Presidential electors were now all chosen by direct election, except in South Carolina, where the state legislatures chose them. White manhood suffrage was the norm throughout the West and in most of the East as well. The voters thus were much more powerful, and to win their votes required complex party organization. Under the leadership of Martin Van Buren, a firm believer in political organization, the Jacksonians built strong state and local organizations throughout the country. The Old Republicans, or "Radicals," mostly supported Jackson and joined with supporters of incumbent Vice President Calhoun in an alliance. President Adams was defeated by Andrew Jackson in the election of 1828.


Party name & Claims to the party's heritageEdit

Political parties were new in the United States, and people were not accustomed to having formal names for them. There was no single, official name for the party. Party members generally called themselves "Republicans" and voted for what they called the "Republican Party," "republican ticket," or the "republican interest". Jefferson and Madison often used the terms "republican" and "Republican party" in their letters. The 1804 Convention of Republican members of Congress that renominated Jefferson described itself as a "regular republican caucus." The term "republican" was in widespread usage from the 1770s to describe the political values of the nation, especially the emphasis on civic duty and the opposition to corruption, elitism, aristocracy and monarchy, and it is probably for these reasons that the word is used in the U.S. Constitution.

The term "Democratic Republican" was created by political scientists mainly to avoid confusion with the modern Republican Party, founded on March 20, 1854 after the Whig Party broke up.This name was used by contemporaries only occasionally.

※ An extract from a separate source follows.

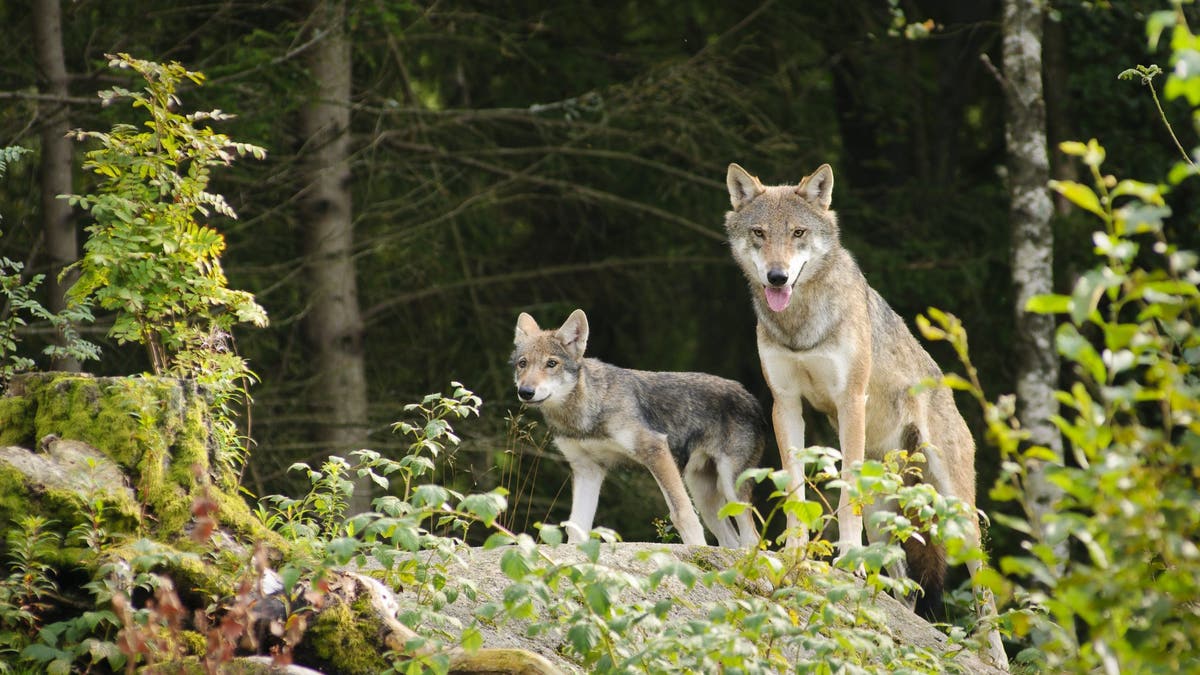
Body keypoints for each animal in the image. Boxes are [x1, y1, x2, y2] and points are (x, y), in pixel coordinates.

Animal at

The Democratic Party is often called "the party of Jefferson," while the modern Republican Party is often called "the party of Lincoln." The Republican party evolved in the National Republican Party during the 1824 elections. When the election was thrown to the House of Representatives, Henry Clay backed John Quincy Adams to deny the presidency to Andrew Jackson, a longtime political rival. The first Democratic national convention was held in Baltimore, Maryland on May 21–23, 1832. Andrew Jackson was nominated and went on to win the presidency. The Adams/Clay alliance became the basis of the National Republican Party, a rival to the Jackson's Democracy. This party favored a higher tariff in order to protect U.S. manufacturers, as well as public works, especially roads. Many former members of the defunct Federalist Party, including Daniel Webster, joined the party. After Clay's defeat by Jackson in the 1832 presidential election, the National Republicans were absorbed into the Whig Party, a diverse group of Jackson opponents. Taking a leaf from the Jacksonians, the Whigs tended to nominate non-ideological war heroes as their presidential candidates. The modern Republican Party was founded in 1854 to oppose the expansion of slavery it chose its name to echo the Jefferson's party. Abraham Lincoln and other members sought to combine Jefferson's ideals of liberty and equality with Clay's program of using an active government to modernize the economy.

Positions on the IssuesEdit

  • The Democratic-Republican Party were champions of state's rights and opposed to a strong national government.
  • Democratic-Republicans were opposed to judicial activism on the part of Supreme Court and to the creation of a national bank and navy.
  • Democratic-Republicans were anti-industry and anti-urbanization and pro-agriculture, seeing increased trade and the creation of large cities as corrupting the nation's youthful republicanism and allowing it to succumb to aristocratic and monarchical forces.
  • Democratic-Republican were against imperialist Britain and for revolutionary France.
  • Democratic-Republicans favored a strict construction of the constitution.